• Please review our updated Terms and Rules here

Need memory for your big rig?

My Asus Sabertooth 990FX supports up to 32GB but I think that's an overkill. Would be great for a server though.

Mine Gigabyte 990FX MoBo has that ammount. ;)
Then again I like to use RAMFS under linux a lot so it makes sense.


PS: In windows I average on RAM usage between 4GB and 12GB.
What i do on my main is EE, So i have 3 monitors One for Datasheets and Text, Main as general work area and another for File/Web Browsing.
In linux I Use 6GB as RAMFS and in general use the spare memory for disk caching.(This greatly reduces access time IMHO)
In general you need more then 8GB to Compile stuff like OpenOffice, and for stuff like a KDE as a complete desktop environment you require more then 2GB.(Sorry Gentoo User.)
 
Last edited:
That's actually not entirely true of XP 32-bit. You can turn on PAE. You're still limited to a max off 4 GByte per process, though.
edit I think PAE functionality was reduced either with SP1 or SP2, since there were issues with either driver or hardware design, something like that. Can't remember.
patscc

Maybe I should have specified W7, but the inference was about a modern up-to-date system. Why would anyone want to invest in a high performance rig and then use a 12 year old or so 32-bit OS for your primary operating system? PAE is kind of kludgy anyway and takes a little savvy to setup properly. The average user wouldn't even think about it unless the IT guy at work mentioned it during the coffee break. Also, I don't think any of the games from the Xp era are going to benifit much from 16/32 GB, no matter what your mobo configuration is.
 
Well, if you have a large, +100k source lines base of some widget, and it's optimized for XP, that'd be one reason to stick to it. The other one is that one might not be all that chuffed about the changes Vista and Win 7 have introduced, or should I say foisted on us.
Just because it's 12 years old doesn't mean it's bad. Look how long people ran NT4 server & 2000 server.
patscc
 
Well, if you have a large, +100k source lines base of some widget, and it's optimized for XP, that'd be one reason to stick to it. The other one is that one might not be all that chuffed about the changes Vista and Win 7 have introduced, or should I say foisted on us.
Just because it's 12 years old doesn't mean it's bad. Look how long people ran NT4 server & 2000 server.
patscc

No, no - don't get me wrong, I love Xp and run it on several of my machines, including a drive on my big box. It's just that everthing has its place and the performace factor just doesn't seem to match up with today's software. It's always neat to be able to retro/coax an older OS into doing something it was never intended to do.
 
Don't you mean today's software isn't capable of playing nice ? :) I wasn't picking on you, it was just a bit of a rant bubbling up. I try to refrain from that on regular threads, but I'm only human.

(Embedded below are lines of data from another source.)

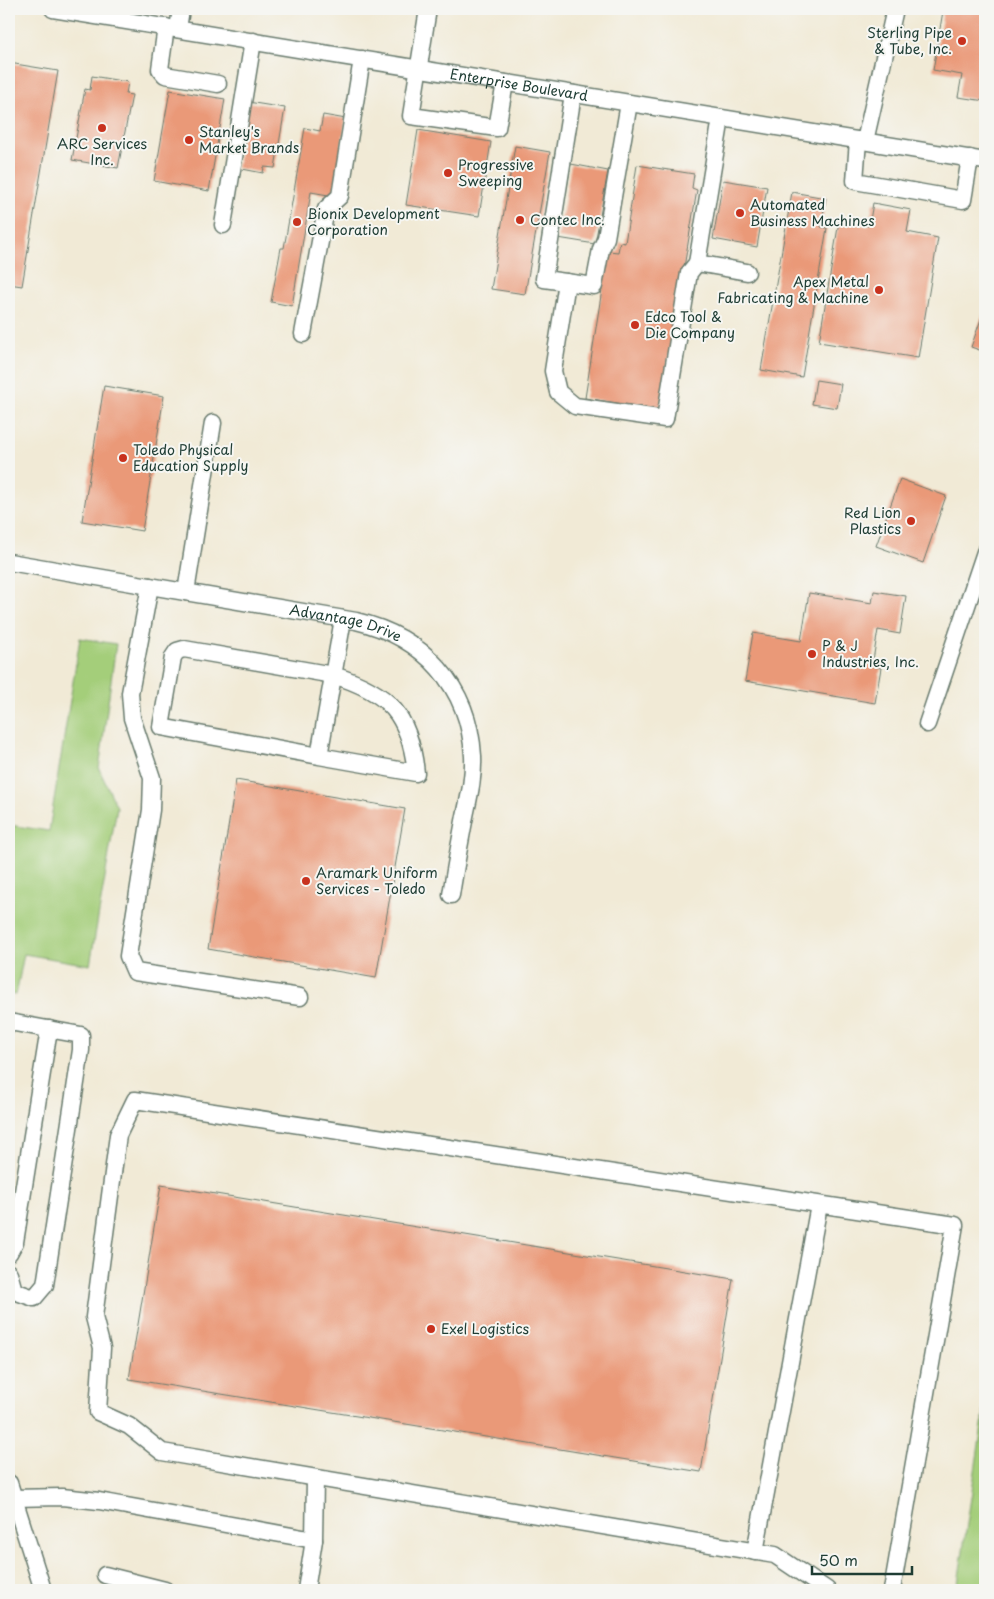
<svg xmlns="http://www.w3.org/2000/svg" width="994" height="1599" font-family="'Playpen Sans',sans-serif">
<rect width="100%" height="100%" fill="#f6f6f2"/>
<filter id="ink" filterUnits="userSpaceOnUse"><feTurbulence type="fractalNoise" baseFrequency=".02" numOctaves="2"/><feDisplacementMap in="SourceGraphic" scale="10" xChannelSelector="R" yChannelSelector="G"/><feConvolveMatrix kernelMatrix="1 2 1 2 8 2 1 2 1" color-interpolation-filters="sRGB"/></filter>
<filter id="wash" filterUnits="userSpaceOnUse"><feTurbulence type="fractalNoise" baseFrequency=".0096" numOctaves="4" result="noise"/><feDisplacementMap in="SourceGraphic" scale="20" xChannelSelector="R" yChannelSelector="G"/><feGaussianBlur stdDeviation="1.12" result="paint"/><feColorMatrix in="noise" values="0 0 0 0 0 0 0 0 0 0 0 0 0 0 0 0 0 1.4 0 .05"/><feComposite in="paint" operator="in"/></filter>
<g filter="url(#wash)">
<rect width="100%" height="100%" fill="#f1ead6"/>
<g fill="#a4ce7a" stroke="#628657">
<polygon points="80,638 116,644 99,769 117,807 90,965 24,954 16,995 9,994 9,825 49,831"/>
<polygon points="985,1405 985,1590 957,1590"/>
</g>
<g id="blocks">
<g fill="#ea9978">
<polygon points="934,9 985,9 985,101 958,97 962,75 933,70 943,11"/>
<polygon points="9,63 58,71 22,286 9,284"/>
<polygon points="92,76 128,82 126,94 132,95 118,168 72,160 85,89 90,90"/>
<polygon points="170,90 225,99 209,191 154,181"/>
<polygon points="248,102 285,108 275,168 264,167 263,173 237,168"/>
<polygon points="323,115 346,119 334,196 311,192 292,306 271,302 281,248 284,248 305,128 320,131"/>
<polygon points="418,130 491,142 479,216 406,205"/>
<polygon points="515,146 550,152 525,294 491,289"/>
<polygon points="571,164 608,171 595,244 558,238"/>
<polygon points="637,165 694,174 692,188 697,190 660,410 585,398 608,251 618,252 620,242 625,243"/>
<polygon points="723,180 767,187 757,247 713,239"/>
<polygon points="792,192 826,198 821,227 827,228 802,377 761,370"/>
<polygon points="873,203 911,210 907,232 938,238 918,358 819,342 839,221 869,226"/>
<polygon points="985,308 985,352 971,347"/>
<polygon points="816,380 841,384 837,408 812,404"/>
<polygon points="104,386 164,396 142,531 82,521"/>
<polygon points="900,479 946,496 923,563 876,546"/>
<polygon points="874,591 906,596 900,634 878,630 872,666 881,668 875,703 745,681 753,633 801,641 809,593 872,603"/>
<polygon points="236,780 405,809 376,978 208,949"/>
<polygon points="161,1185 733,1279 701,1472 129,1379"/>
</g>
</g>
</g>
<g filter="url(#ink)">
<use href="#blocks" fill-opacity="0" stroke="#687a6d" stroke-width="1"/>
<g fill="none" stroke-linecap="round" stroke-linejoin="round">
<g stroke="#687a6d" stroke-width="19">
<g id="minor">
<path id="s1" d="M 53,9 L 985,161"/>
<polyline points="428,9 411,116 497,128 505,83"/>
<polyline points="166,27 160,69 165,75 218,84"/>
<polyline points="178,29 181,9"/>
<polyline points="573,94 544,279 594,286 601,249 606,238 629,103"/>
<polyline points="858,140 855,181 963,200 970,158"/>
<polyline points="865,141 895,9"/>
<polyline points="223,225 253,41"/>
<polyline points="697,263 721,118"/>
<polyline points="567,282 553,371 558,392 575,406 665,419 689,273 697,263 747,272"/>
<polyline points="303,334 326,209 340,196 362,59"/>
<path id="s2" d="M 9,562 L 356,621 C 424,637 469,686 473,756 C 474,777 469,797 465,816 C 460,842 455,869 451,895"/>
<polyline points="150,586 130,693 132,718 152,778 151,810 128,956 135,972 300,997"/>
<polyline points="186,592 213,423"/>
<polyline points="927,724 985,552"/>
<path d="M 319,756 L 161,727 L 173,657 L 177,651 L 184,649 L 333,675 C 389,692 410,715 416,773 L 319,756 C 327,711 335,665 343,619"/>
<polyline points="9,1022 81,1035 81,1050 45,1285 34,1298 14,1291 9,1273"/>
<polyline points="9,1253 15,1242 49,1029"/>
<polyline points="9,1483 43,1590"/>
<polyline points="13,1498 62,1497 99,1501 314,1540"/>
<polyline points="755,1552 819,1205"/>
<polyline points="105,1575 165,1590"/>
<polyline points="306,1590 314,1540 315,1479"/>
<polyline points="827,1590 775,1555 162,1452 129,1426 98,1412 102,1348 94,1317 118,1135 135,1100 955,1225 892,1590"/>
</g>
</g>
<use href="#minor" stroke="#fff" stroke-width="16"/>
</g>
</g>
<g fill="#c8321e" stroke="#f6f6f2" stroke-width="2">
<circle cx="962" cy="41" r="5"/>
<circle cx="102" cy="128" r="5"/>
<circle cx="189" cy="140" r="5"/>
<circle cx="448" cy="173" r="5"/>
<circle cx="740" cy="213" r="5"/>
<circle cx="520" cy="220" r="5"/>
<circle cx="297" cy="222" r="5"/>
<circle cx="879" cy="290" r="5"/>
<circle cx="635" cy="325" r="5"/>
<circle cx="123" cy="458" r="5"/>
<circle cx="911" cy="521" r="5"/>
<circle cx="812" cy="654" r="5"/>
<circle cx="306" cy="881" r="5"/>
<circle cx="431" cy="1329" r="5"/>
</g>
<g text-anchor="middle" stroke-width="4" stroke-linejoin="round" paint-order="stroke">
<g font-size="14" fill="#1f3d34" stroke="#f6f6f2" text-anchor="start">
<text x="952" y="38" text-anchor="end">Sterling Pipe<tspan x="952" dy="16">&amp; Tube, Inc.</tspan></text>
<text x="199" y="137">Stanley's<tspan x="199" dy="16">Market Brands</tspan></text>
<text x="102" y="149" text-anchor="middle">ARC Services<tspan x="102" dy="16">Inc.</tspan></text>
<text x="458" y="170">Progressive<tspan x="458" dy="16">Sweeping</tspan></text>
<text x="750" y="210">Automated<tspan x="750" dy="16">Business Machines</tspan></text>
<text x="307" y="219">Bionix Development<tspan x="307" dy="16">Corporation</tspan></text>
<text x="530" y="225">Contec Inc.</text>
<text x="869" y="287" text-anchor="end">Apex Metal<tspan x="869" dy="16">Fabricating &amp; Machine</tspan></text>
<text x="645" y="322">Edco Tool &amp;<tspan x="645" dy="16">Die Company</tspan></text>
<text x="133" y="455">Toledo Physical<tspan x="133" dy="16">Education Supply</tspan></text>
<text x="901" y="518" text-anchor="end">Red Lion<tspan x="901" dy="16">Plastics</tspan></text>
<text x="822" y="651">P &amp; J<tspan x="822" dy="16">Industries, Inc.</tspan></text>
<text x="316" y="878">Aramark Uniform<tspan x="316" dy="16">Services - Toledo</tspan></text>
<text x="441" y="1334">Exel Logistics</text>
</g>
<g font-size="14" fill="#1f3d34" stroke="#f6f6f2">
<text dy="5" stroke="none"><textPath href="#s1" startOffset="472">Enterprise Boulevard</textPath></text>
<text dy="5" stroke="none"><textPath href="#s2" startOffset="342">Advantage Drive</textPath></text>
</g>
</g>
<rect width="994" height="1599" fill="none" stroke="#f6f6f2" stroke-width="30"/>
<path d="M812 1566v8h100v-8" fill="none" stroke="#1f3d34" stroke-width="2.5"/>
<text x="819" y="1566" font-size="15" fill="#1f3d34" stroke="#f6f6f2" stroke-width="4" paint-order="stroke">50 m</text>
</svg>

I've also been let down, taste-wise, by my late-nite snack, and that always puts me in a foul mood.

Performance is relative. Personally, I think Win 7 explorer is a piece of C***P, in that it's always checking the network, checking folders, this, that, and so on. I like the kernel, but the User layer, ay weh!

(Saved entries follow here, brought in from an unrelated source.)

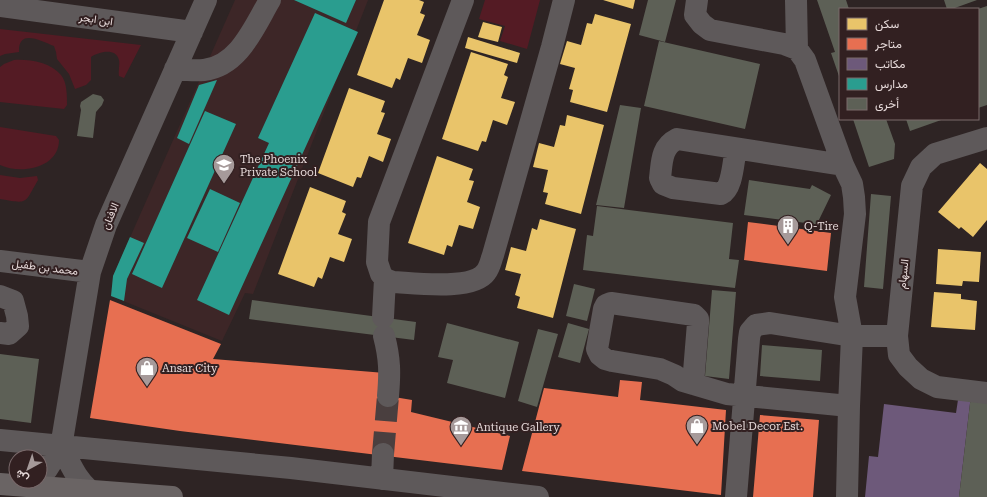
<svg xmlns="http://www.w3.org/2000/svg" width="987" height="497" viewBox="0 0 987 497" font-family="'Roboto Serif',Vazirmatn,serif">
	<rect width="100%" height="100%" fill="#2e2424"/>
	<path fill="#3d2627" d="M235 0H368L253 294 245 293 222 341 111 296 113 276Z"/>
	<path fill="#541b24" d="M485 0H540L527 49 500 41 505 26 479 19Z
		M0 29 141 45 124 78 119 76C118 71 120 65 119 60 116 47 98 52 91 57V80L86 85 75 89 69 74 57 59 56 52 54 46C41 41 18 28 19 52L5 54 0 56Z
		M14 60C29 59 50 62 61 75 67 82 67 95 67 105L64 109 0 102V67L4 64Z
		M0 127 56 136 59 140C59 168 21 175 0 165Z
		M0 175 20 178 37 176 38 180C24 204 29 204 0 199Z"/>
	<path fill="#e9c46a" d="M384 0H419L424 2 420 13 425 15 417 35 430 40 422 63 408 58 400 80 396 78 392 88 357 75Z
		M603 0H635L633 9Z
		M595 14 631 24 607 112 570 102 573 90 569 89 575 68 560 64 567 41 581 45 587 23 592 24Z
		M483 22 502 27 498 42 478 37Z
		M468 37 520 53 517 63 465 48Z
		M471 52 508 64 504 75 508 77 501 98 515 102 507 125 493 120 486 142 482 141 478 151 442 139Z
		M349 88 385 101 381 112 385 113 377 134 391 139 383 162 369 156 361 178 357 177 353 187 318 173Z
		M567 115 604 125 581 214 545 204 548 193 543 192 548 170 533 167 539 143 554 147 560 125 565 126Z
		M437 156 473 169 469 180 474 181 467 202 480 207 473 229 459 225 452 247 447 245 444 255 408 243Z
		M980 163 987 169V220L973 237 961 227 959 229 938 212Z
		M310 187 346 201 342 212 346 214 338 234 352 239 344 262 330 257 322 279 318 277 314 287 278 274Z
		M540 219 576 229 553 318 517 308 520 297 515 295 521 274 505 270 511 247 526 251 532 228 537 230Z
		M938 249 981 252 979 282 963 281 962 286 936 284Z
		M934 292 961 294V299L977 301 975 330 931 327Z"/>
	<path fill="#e76f51" d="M748 222 831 233 827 271 744 260Z
		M110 300 221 344 213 359 385 373 388 396 412 400 411 412 510 436 502 470 180 431 90 418Z
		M620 380 642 382 640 400 726 410 721 495 522 471 544 388 618 397Z
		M760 415 819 420 813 497H753Z"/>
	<path fill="#6d597a" d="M959 393 971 395 959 497H865L869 456 878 457 884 404 956 413Z"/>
	<path fill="#2a9d8f" d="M294 0H356L346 23Z
		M315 13 358 32 229 315 197 300 269 143 258 138Z
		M217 80 189 144 177 138 199 85Z
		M205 111 236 124 162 288 132 274Z
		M210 189 240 203 218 252 187 238Z
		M130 237 144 243 127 279 124 301 111 296 113 276Z"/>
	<path fill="#5d6056" d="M648 0H676L665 42 639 35Z
		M817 0H846L849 9H840V79L831 53 835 52Z
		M944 0H977L952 9H947Z
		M987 6V105L978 108V9Z
		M659 41 760 64 745 129 644 106Z
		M93 94 101 96 104 100 102 105 96 112 93 138 77 136 81 110 80 106 81 102Z
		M620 105 641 108 624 208 596 205Z
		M853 119H886L895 144 894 159 869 167Z
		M906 119H944L910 131Z
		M749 180 810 189 812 185 831 195 816 226 807 221 806 223 744 215Z
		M871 194 891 196 883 289 864 287Z
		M597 206 733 223 729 259 739 260 735 288 583 270 587 235 593 236Z
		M574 284 595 289 587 321 566 316Z
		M712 290 736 292 729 379 705 376Z
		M252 300 416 322 414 340 249 319Z
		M447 323 519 342 505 398 447 383 453 360 438 357Z
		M568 323 589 329 580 363 558 357Z
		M538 329 558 334 537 407 518 401Z
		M762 345 822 350 820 381 760 376Z
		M0 354 39 359 31 423 0 419Z
		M971 395 987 397V497H959Z"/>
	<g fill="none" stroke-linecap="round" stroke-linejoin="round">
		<path stroke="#4a3f3f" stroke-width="22" stroke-dasharray="22 11" stroke-linecap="butt" d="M383 454 388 396"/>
		<path stroke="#5e595a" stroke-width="22" d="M463 0 379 222 377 262 381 274 385 279 393 282C414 283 473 291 486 272 490 267 491 260 493 255L552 47 564 0
			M697 0 695 15 702 24 710 30 784 44 797 49 805 60 843 165 852 184 854 197 855 214 845 297 852 336 849 406 847 497
			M796 0 797 49
			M0 6 192 32
			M175 69C185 70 194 71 204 70 239 66 254 27 270 0
			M987 138 935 154 921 167 912 186 897 336 899 355 908 367 921 379 937 387 987 393
			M736 149C733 161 733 188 721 194L673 188 663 184 660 178C662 162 661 147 677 139L843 165
			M0 261 90 272
			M0 296 13 301 17 316 18 326 9 334 0 333
			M383 317 385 279
			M384 336C390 359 390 373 388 396
			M693 384 698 323V319L694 315 611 303 606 305 604 309 597 349 600 355 605 359 612 361 660 369 674 375 683 381 727 394 849 406
			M0 440 291 468 538 497
			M61 447C71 464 74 476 89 490
			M40 477 47 469 61 447 90 272 106 225 206 0
			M382 479 383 454
			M736 497 749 339 750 332 756 325 770 323 852 336H897"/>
		<path stroke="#6a6464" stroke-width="22" d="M0 484 172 497"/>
	</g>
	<defs>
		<g id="school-pin" transform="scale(1.15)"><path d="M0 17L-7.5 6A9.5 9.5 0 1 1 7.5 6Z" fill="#a69a9a" stroke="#322021"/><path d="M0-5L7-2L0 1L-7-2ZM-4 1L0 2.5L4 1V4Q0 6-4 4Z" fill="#fff"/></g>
		<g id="building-pin" transform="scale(1.15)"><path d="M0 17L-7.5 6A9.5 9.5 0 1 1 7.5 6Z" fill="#a69a9a" stroke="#322021"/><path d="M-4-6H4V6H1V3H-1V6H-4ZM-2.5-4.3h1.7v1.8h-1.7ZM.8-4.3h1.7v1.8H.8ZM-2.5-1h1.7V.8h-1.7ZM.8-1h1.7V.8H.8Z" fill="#fff"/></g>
		<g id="shop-pin" transform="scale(1.15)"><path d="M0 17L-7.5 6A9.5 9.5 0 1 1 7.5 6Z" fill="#a69a9a" stroke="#322021"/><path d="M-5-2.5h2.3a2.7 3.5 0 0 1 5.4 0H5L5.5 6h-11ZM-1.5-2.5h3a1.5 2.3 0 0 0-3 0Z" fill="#fff"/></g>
		<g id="museum-pin" transform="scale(1.15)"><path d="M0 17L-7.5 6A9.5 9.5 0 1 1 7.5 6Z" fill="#a69a9a" stroke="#322021"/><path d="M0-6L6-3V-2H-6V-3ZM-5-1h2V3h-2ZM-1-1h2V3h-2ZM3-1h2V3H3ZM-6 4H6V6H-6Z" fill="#fff"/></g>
	</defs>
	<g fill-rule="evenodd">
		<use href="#school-pin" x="224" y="165"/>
		<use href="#building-pin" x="788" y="226"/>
		<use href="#shop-pin" x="147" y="368"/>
		<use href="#shop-pin" x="697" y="426"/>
		<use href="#museum-pin" x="461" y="427"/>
	</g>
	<g text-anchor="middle" stroke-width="4" stroke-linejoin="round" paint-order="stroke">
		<g font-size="11" fill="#e6d9d9" stroke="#322021">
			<text transform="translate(96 19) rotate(8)" y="4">ابن ابجر</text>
			<text transform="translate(110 216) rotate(-68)" y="4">الافنان</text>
			<text transform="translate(45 267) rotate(7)" y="4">محمد بن طفيل</text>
			<text transform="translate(903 274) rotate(-84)" y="4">السهام</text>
		</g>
		<g font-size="11" fill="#e6d9d9" stroke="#322021" text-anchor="start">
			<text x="240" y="163">The Phoenix<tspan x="240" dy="13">Private School</tspan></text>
			<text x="804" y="230">Q-Tire</text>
			<text x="162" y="372">Ansar City</text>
			<text x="712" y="430">Mobel Decor Est.</text>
			<text x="476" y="431">Antique Gallery</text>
		</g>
	</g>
	<rect x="839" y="8" width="140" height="112" fill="#322021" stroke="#7a6a6b"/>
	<rect x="847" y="18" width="20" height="12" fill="#e9c46a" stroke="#7a6a6b"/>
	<text x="875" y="28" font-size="12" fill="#e6d9d9">سكن</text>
	<rect x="847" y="38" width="20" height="12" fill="#e76f51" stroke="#7a6a6b"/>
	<text x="875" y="48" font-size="12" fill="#e6d9d9">متاجر</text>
	<rect x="847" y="58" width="20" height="12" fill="#6d597a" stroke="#7a6a6b"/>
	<text x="875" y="68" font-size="12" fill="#e6d9d9">مكاتب</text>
	<rect x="847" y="78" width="20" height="12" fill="#2a9d8f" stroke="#7a6a6b"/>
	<text x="875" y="88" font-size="12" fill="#e6d9d9">مدارس</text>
	<rect x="847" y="98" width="20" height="12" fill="#5d6056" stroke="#7a6a6b"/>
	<text x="875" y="108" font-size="12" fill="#e6d9d9">أخرى</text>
	<g transform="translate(28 469) rotate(220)"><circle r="19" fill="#322021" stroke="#7a6a6b"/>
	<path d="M0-3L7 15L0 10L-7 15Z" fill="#a69a9a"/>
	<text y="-6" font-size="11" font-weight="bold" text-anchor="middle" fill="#e6d9d9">ش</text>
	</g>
</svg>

I think there needs to be a *.cpl in Windows marked "FIX SLOW", and, among a whole lot of other things, should have an option ( cloaked in friendly-speak, not really my thing ) that let's you set the time-out interval for network transactions.
Again, in friendly-speak, like, "Setting it low means you're not waiting for third-party servers serving up ads to the page you're trying to view, which has embedded script to prevent page display until ad X has loaded".
Stick something in there that let J. User pick, 1 second, give up, 1 second, notify me once, no reply terminate, keep trying, you get the idea, as the system base, and then ENFORCE it for all connections through the network stack. Oh, uh, and *nix is doing a pretty good job lately of emulating the Windows OOB. This is *not* a compliment.

It's like it's called cloud computing because we're a bunch of f* sheep looking at the clouds waiting for UI transactions to process.
We're going back to the terminal-mainframe era, but with a bit of a twist, we're all just using one OS.
If we could all just fess up and say it's okay to have a OS that's good at lots of pretty screens, playing video games, running Office, etc., and another OS that is really good at hosting back-end processes, is optimized for thousand of concurrent threads, or fibers (depending which universe you live in) we could all get back...

*whew* I did manage to stem the flow. Sorry, folks, but every once in a while it just happens.